Bouchon : L’auteur de ce document ajoute qu’on a évalué dernièrement à deux millions le nombre des juifs massacrés sur l’ordre de Himmler. Ce chiffre évidemment, parle de lui-même, mais ce que l’on doit savoir c’est que ces deux millions de victimes venaient de tous les coins d’Europe. Certains songent peut-être que la France jouit d’un régime préférentiel, certains penseront peut-être que l’on n’a jamais vu chez nous, sur notre sol, l’organisation de tels massacres.
Pourtant, il suffit de se rappeler le régime qu’ont subi les juifs, entassés au camp de Drancy, de Compiègne, ou même au Vélodrome d’Hiver. II suffit de se rappeler les scènes déchirantes qui se sont produites en particulier à Lyon, lorsque des femmes juives ont été arrachées à leurs enfants, enfermées dans des trains sans avoir pu dire adieu à leur famille. Il suffit de se rappeler le silence soudain qui a suivi l’arrestation d’un si grand nombre de juifs pour comprendre qu’aucun pays n’est épargné.

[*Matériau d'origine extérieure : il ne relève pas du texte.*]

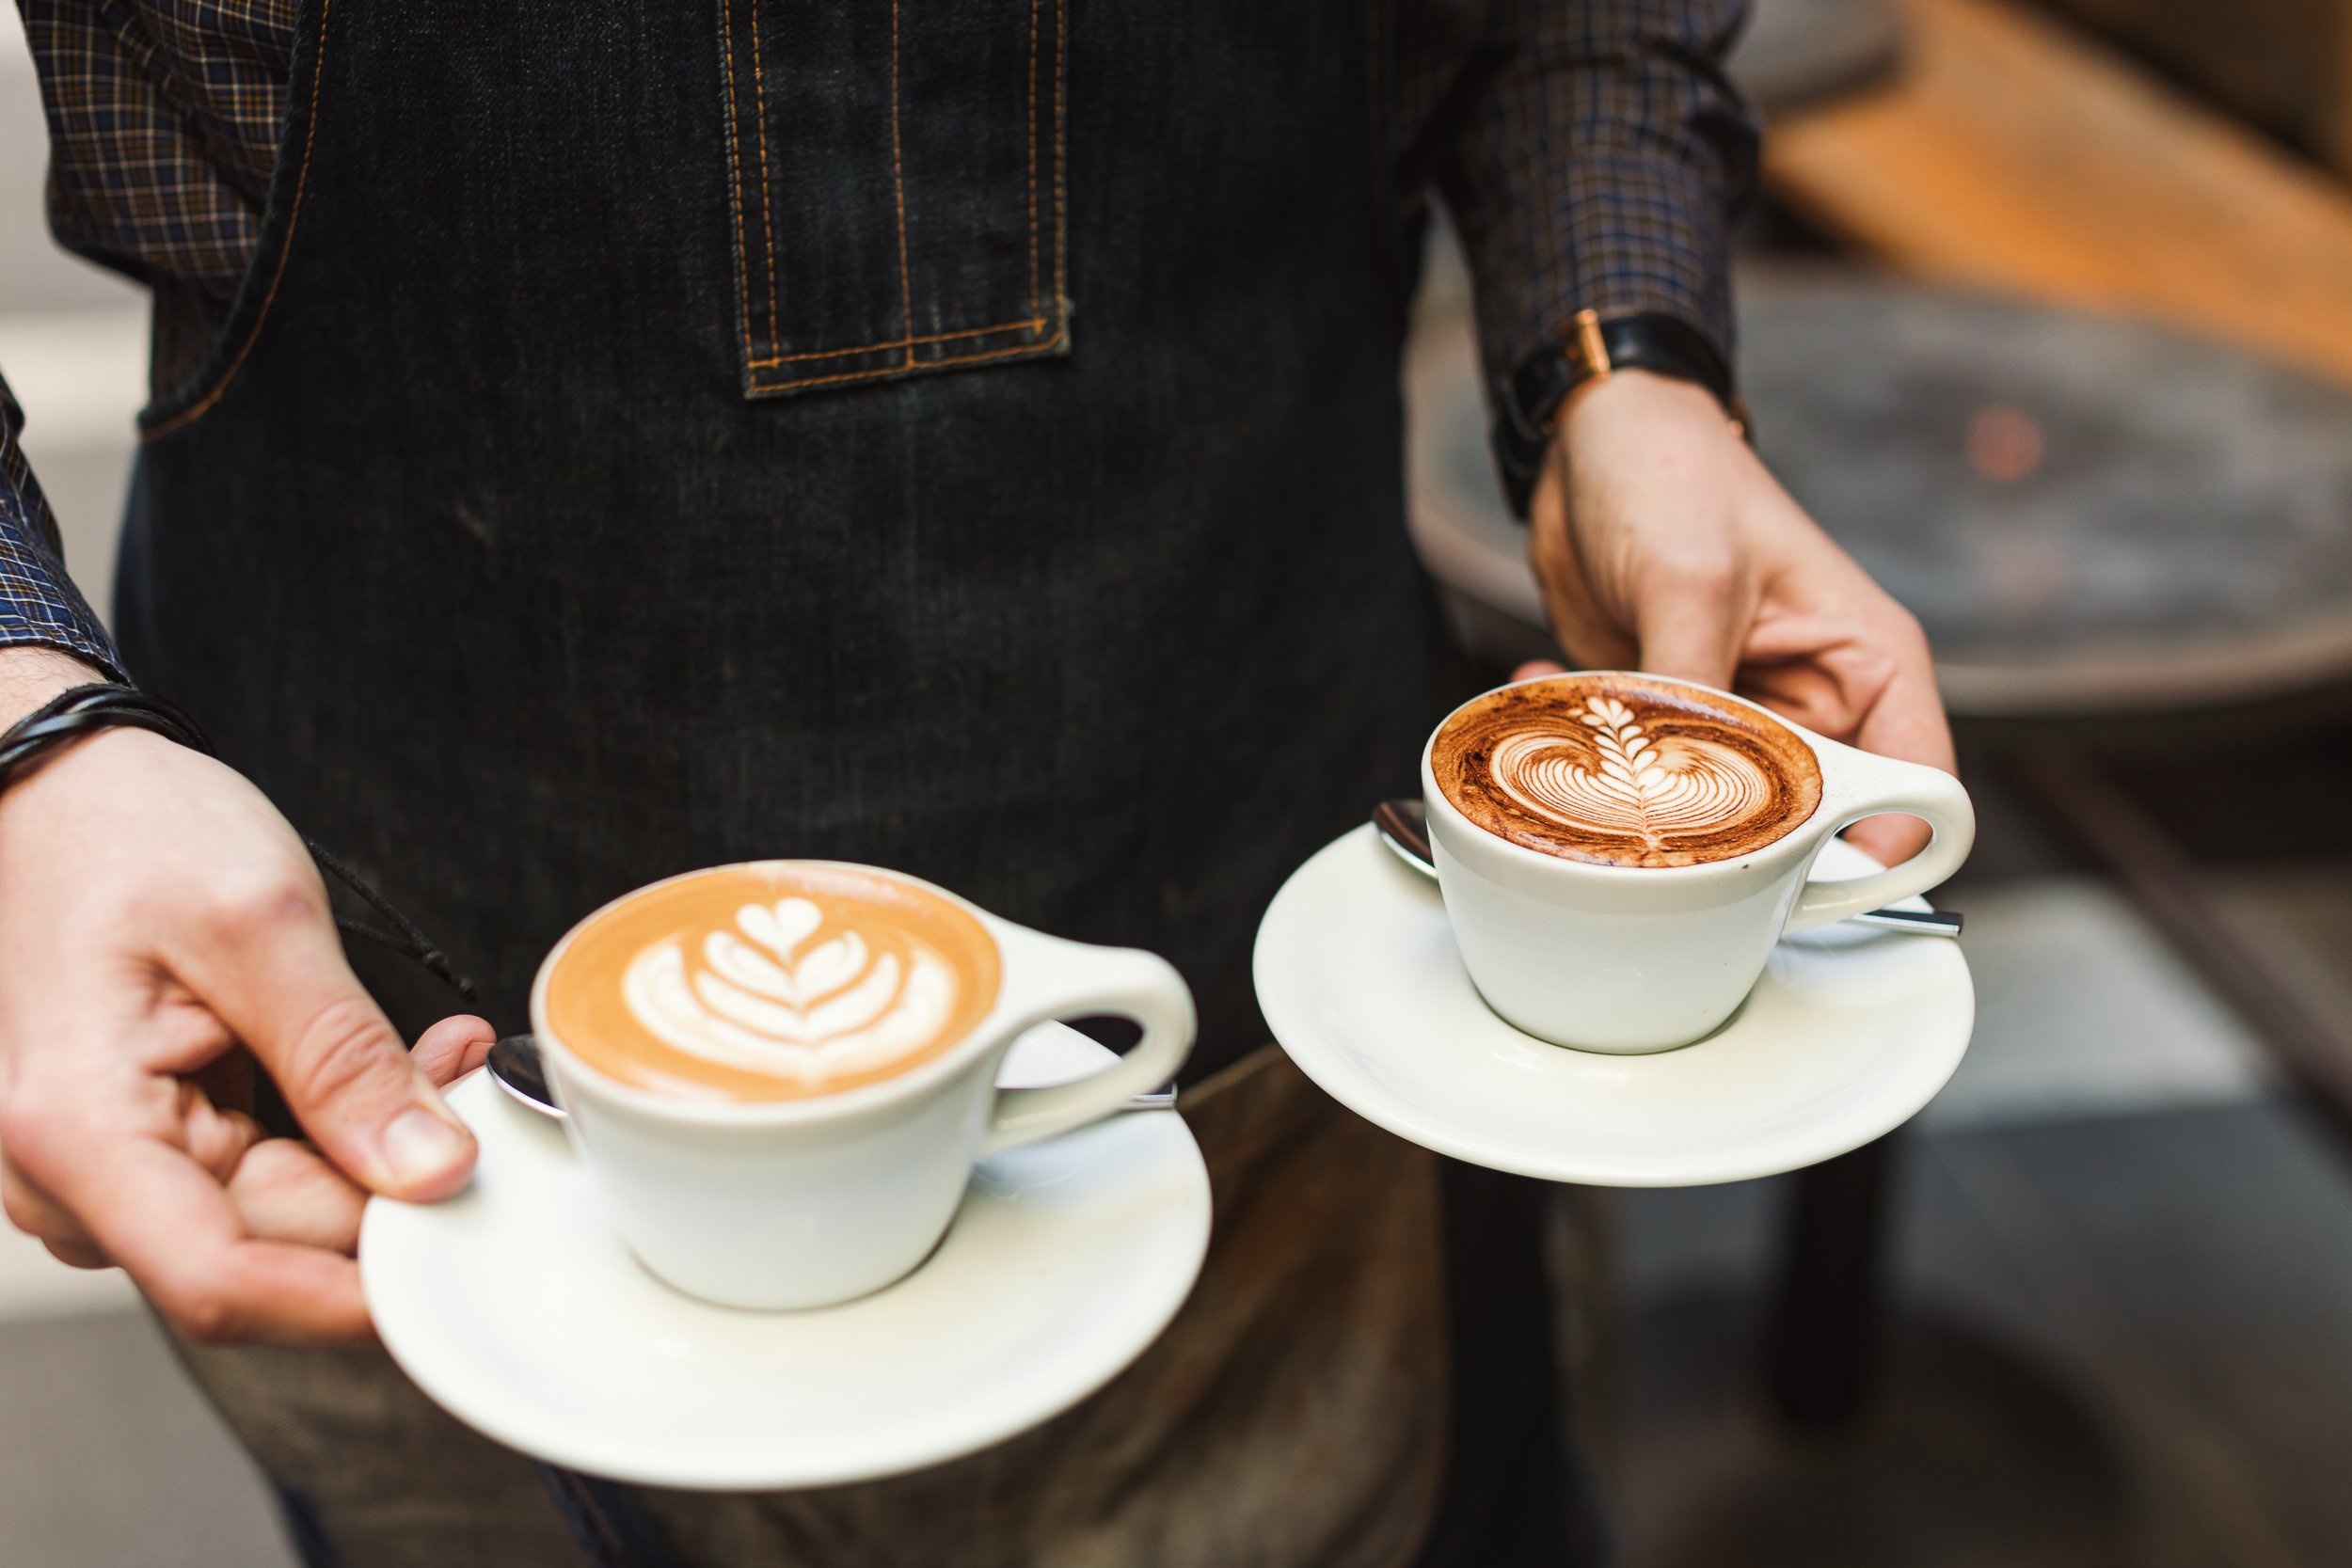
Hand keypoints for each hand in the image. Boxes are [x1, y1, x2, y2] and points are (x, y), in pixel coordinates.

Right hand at [0, 649, 489, 1343]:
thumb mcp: (261, 924)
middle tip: (469, 1079)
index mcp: (77, 1133)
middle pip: (270, 1256)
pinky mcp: (155, 1151)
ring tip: (437, 1054)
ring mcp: (110, 1173)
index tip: (466, 1249)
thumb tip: (431, 1173)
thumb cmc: (133, 832)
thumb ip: (346, 1060)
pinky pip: (272, 1181)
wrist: (63, 788)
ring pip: (285, 1223)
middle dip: (392, 1192)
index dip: (357, 1294)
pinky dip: (348, 1133)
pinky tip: (399, 1068)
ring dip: (379, 1156)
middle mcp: (74, 1180)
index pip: (225, 1284)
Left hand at [1522, 370, 1955, 863]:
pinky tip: (1550, 688)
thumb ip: (1693, 694)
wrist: (1592, 440)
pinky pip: (1640, 772)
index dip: (1877, 853)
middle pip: (1805, 817)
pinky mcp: (1670, 716)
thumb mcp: (1691, 581)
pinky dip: (1589, 751)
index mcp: (1867, 667)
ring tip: (1584, 734)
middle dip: (1728, 828)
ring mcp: (1739, 714)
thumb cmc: (1674, 475)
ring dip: (1642, 786)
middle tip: (1652, 812)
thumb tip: (1672, 791)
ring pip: (1711, 804)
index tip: (1806, 882)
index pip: (1917, 788)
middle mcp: (1815, 702)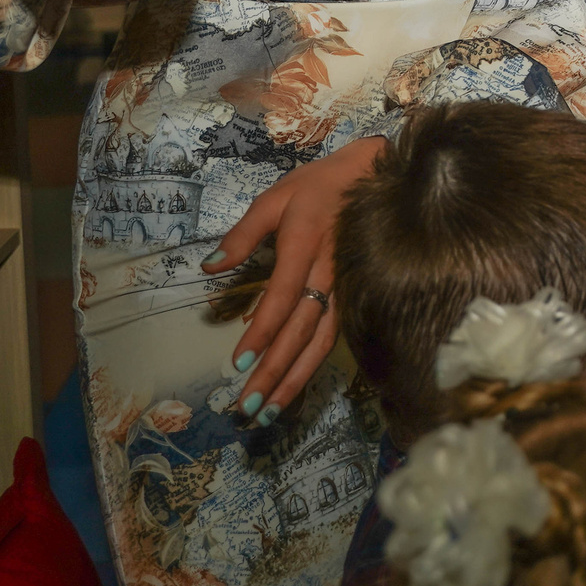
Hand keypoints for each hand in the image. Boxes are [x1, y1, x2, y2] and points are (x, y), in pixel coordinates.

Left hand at [204, 134, 389, 420]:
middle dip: (274, 372)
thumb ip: (242, 234)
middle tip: (248, 408)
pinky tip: (295, 385)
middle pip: (301, 331)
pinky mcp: (355, 295)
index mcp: (305, 246)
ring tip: (269, 411)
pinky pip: (334, 336)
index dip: (262, 331)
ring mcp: (347, 287)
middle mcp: (329, 274)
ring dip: (295, 379)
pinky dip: (313, 364)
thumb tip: (208, 266)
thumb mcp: (275, 198)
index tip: (238, 364)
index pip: (282, 297)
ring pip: (322, 342)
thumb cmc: (320, 186)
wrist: (377, 175)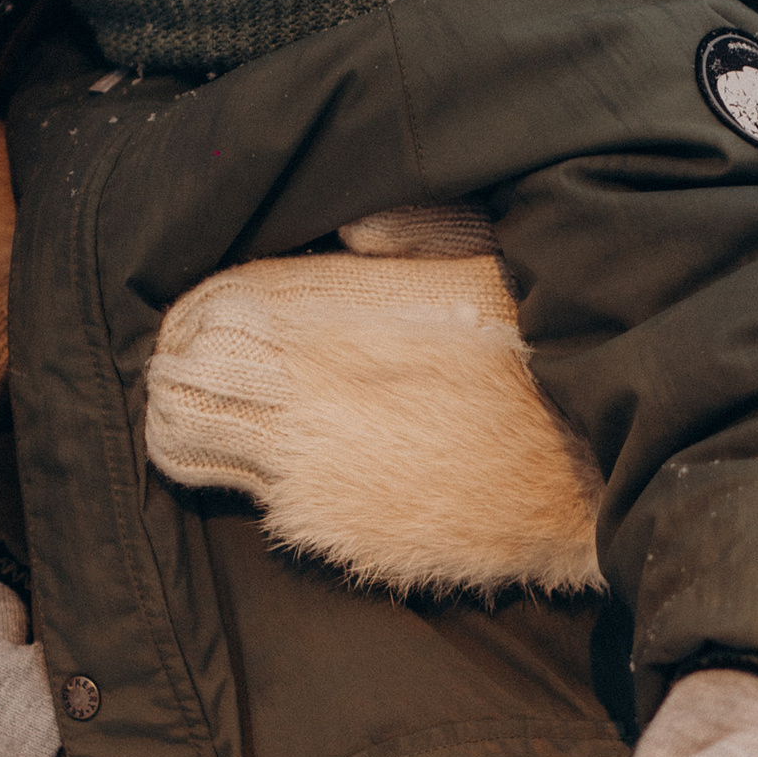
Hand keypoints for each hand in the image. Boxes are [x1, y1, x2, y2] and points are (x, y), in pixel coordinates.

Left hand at [146, 225, 601, 598]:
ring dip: (190, 431)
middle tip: (193, 377)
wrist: (579, 477)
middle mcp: (292, 386)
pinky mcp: (322, 528)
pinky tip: (294, 467)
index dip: (190, 318)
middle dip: (178, 375)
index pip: (200, 308)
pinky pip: (251, 499)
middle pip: (178, 378)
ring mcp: (301, 464)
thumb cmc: (536, 362)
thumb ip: (417, 228)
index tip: (202, 326)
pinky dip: (253, 481)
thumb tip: (356, 228)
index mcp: (317, 308)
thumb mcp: (487, 261)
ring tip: (217, 424)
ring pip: (189, 445)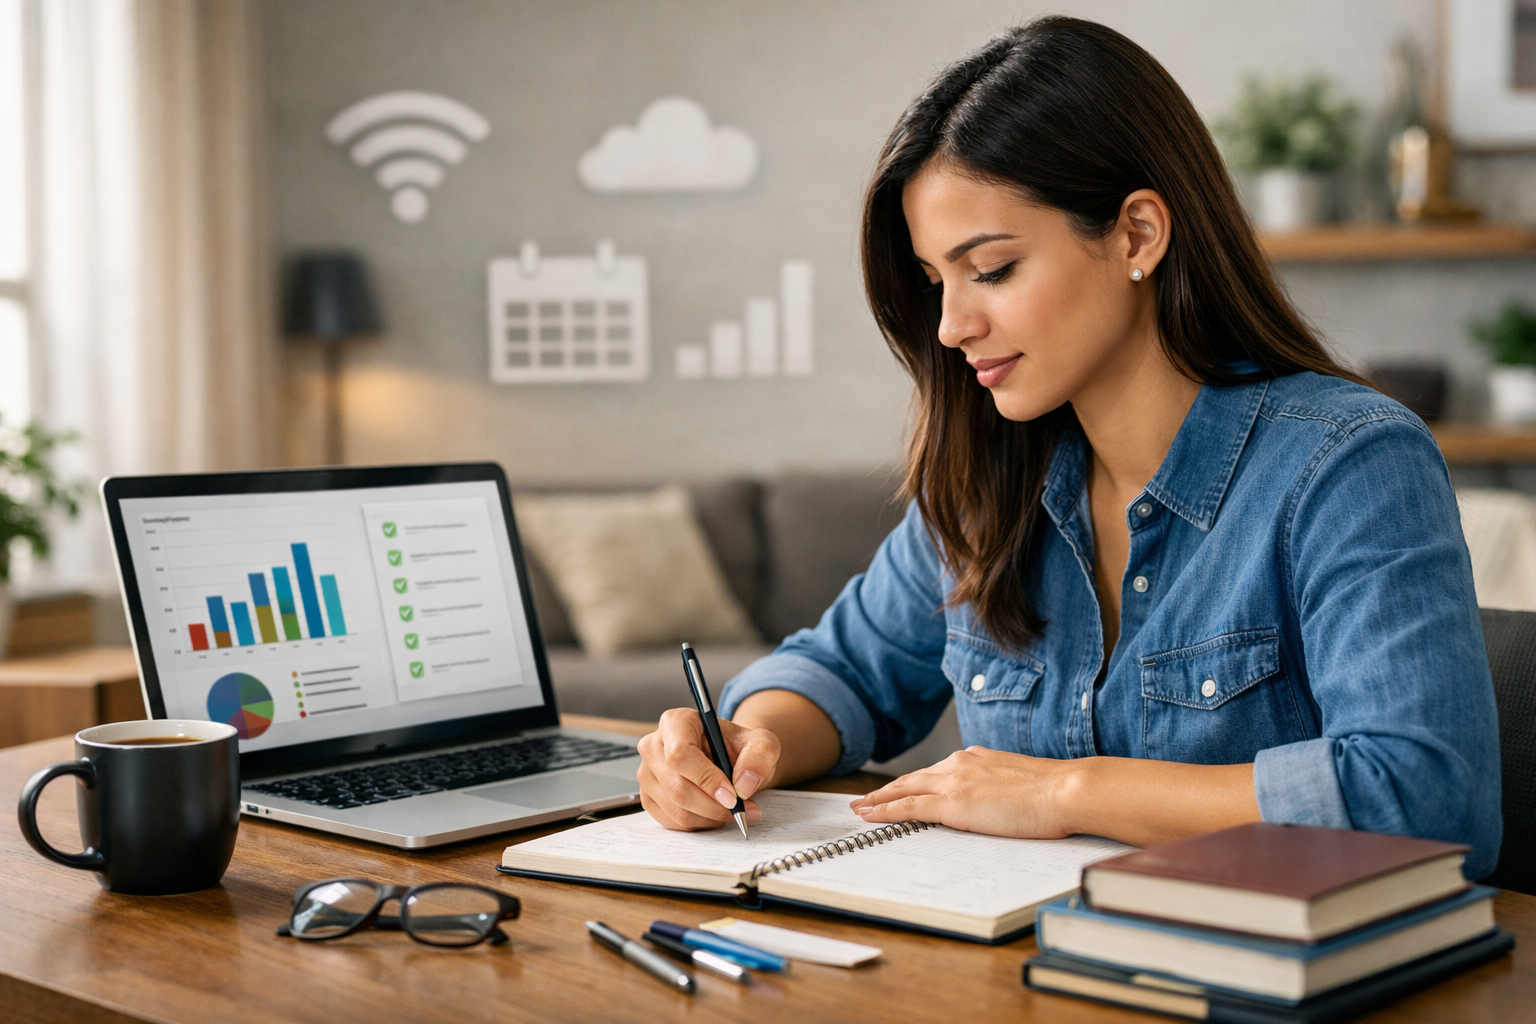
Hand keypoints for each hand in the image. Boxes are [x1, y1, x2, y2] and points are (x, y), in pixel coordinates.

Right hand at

Que sont devenus tous ces hommes, toutes ces femmes, tous ces vieillards et parfois ces enfants ? Ils sont partis, eux aussi, « vers l’Est », selon l’euphémisme employé par les Allemands ? Il faut que chaque fonctionnaire français qui est chargé de s’occuper des questions juives comprenne qu’en exécutant les ordres qu’il reçoit, il se rend complice d un crime et se fait l’aide des bourreaux allemands de Lvow ou de Varsovie.
L’auteur
Jan Karski, de son vrai nom Jan Kozielewski (1914-2000), est un résistant polonais au service de l’Armia Krajowa (armée de l’Intérieur). En octobre 1942, il est envoyé en mission à Londres auprès du gouvernement polonais en exil du général Sikorski, auquel il fait un compte-rendu de la situation et en Pologne et remet des microfilms fournissant des informations sur l’extermination des juifs, et a un entretien avec le ministre britannique des Affaires étrangères Anthony Eden. Sa mission le conduit également aux États-Unis, où il rencontre le président Roosevelt le 28 juillet 1943.
Le document
Jean-Louis Crémieux Brilhac, Les Voix de la liberté : Ici Londres 1940-1944, La Documentation française, 1975, tome 3 : La fin du commencement 8 novembre 1942-9 juillet 1943, p. 207-208.
Bibliographie
Jean-Louis Crémieux-Brilhac, « La France Libre et le « problème juif » », Le Débat, n° 162, novembre-décembre 2010, p. 53-70.
Jan Karski, Mon témoignage devant le monde : Souvenirs 1939-1943, Points Documents, 2011 , 576 pages. Traduction anonyme (Mon témoignage devant le monde : Histoire d’un État secret, Éditions Self, 1948) de l’original anglais (Story of a Secret State, Houghton Mifflin Company, Boston, 1944) révisée et complétée par Céline Gervais-Francelle.